Etihad Airways verpasst dem Verbund ihrer Beteiligungen einen neuen Namen. Die neue Allianz soll auch anderen Fluggesellschaften offen stehen.

von Rita Münck, 08.10.2014, 14:59 Uhr
Die Macher der neuen Allianz (von links): Maurizio Merlo (CEO Darwin Airline), Wolfgang Prock-Schauer (CEO Air Berlin), James Hogan (President and CEO Etihad Airways), Cramer Ball (CEO Jet Airways), Dane Kondic (CEO Air Serbia) und Manoj Papa (CEO Air Seychelles).
Foto: Etihad

Aus der „Equity Alliance“ werden die Etihad Airways Partners. Unter der neuen Marke will CEO James Hogan fortan alle „gleichgesinnten Fluggesellschaften“ zusammenfassen. Hogans Strategie ist es bekanntlich, sich an angeschlagenen Fluggesellschaften zu beteiligen und gemeinsam Synergien zu schöpfen – im Sinne der Kunden. In der Regel stimmen Etihad und ihre Partner nach erfolgtem Investment durch die arabische Fluggesellschaft Streckennetze, Flugpläne sowie Vielflieger-Programme aufeinander ab. Dabei hat Geldgeber Etihad stets ein gewichtiges Wort mitzureden.

An dem bislang als „Equity Alliance“ und jetzt als Etihad Airways Partners bekannten Verbund sind sechs Airlines beteiligt: Air Berlin, Air Serbia, Air Seychelles, Darwin Airline (Schweiz), Etihad Airways (Vereinigte Arabische Emirate) und Jet Airways (Indien).

### Verfügbare Daten
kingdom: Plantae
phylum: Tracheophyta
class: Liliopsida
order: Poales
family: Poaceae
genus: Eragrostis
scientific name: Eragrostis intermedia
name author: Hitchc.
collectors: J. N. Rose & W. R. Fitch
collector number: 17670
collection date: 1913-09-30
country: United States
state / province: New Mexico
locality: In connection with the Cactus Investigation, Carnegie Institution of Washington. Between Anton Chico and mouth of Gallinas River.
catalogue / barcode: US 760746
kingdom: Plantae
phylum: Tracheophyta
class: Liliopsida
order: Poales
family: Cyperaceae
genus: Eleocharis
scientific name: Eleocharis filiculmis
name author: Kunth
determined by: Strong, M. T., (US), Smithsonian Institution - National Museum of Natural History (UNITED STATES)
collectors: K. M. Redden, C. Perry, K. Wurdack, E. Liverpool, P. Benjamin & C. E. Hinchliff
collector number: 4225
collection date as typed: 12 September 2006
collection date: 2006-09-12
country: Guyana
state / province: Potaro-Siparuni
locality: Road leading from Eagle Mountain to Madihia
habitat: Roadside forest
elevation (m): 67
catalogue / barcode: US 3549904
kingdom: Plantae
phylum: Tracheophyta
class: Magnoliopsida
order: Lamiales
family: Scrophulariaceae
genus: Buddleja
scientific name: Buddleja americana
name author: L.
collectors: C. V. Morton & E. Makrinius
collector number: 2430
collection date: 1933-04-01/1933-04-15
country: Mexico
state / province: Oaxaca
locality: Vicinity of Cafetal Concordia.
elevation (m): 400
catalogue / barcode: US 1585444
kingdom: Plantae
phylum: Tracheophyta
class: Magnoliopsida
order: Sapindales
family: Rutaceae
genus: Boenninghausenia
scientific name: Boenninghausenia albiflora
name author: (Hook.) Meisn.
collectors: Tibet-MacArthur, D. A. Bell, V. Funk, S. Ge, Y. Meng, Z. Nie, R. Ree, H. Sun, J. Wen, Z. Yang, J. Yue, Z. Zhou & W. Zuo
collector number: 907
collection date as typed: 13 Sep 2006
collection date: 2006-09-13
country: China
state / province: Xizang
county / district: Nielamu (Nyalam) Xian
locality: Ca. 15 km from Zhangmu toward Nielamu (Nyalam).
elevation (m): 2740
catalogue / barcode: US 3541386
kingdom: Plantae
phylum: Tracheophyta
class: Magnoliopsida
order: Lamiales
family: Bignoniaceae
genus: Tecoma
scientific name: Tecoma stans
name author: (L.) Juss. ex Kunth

### Auftrag
Schreib den Abschnitt des Ausgangstexts von „von Rita Münck, 08.10.2014, 14:59“ bis „(CEO Air Seychelles).“ noch einmal ab und tausche dabei „Macher“ gegen „Gründer“.

### Lösung
von Rita Münck, 08.10.2014, 14:59 Uhr
Die Gründer der neuen Allianz (von links): Maurizio Merlo (CEO Darwin Airline), Wolfgang Prock-Schauer (CEO Air Berlin), James Hogan (President and CEO Etihad Airways), Cramer Ball (CEO Jet Airways), Dane Kondic (CEO Air Serbia) und Manoj Papa (CEO Air Seychelles).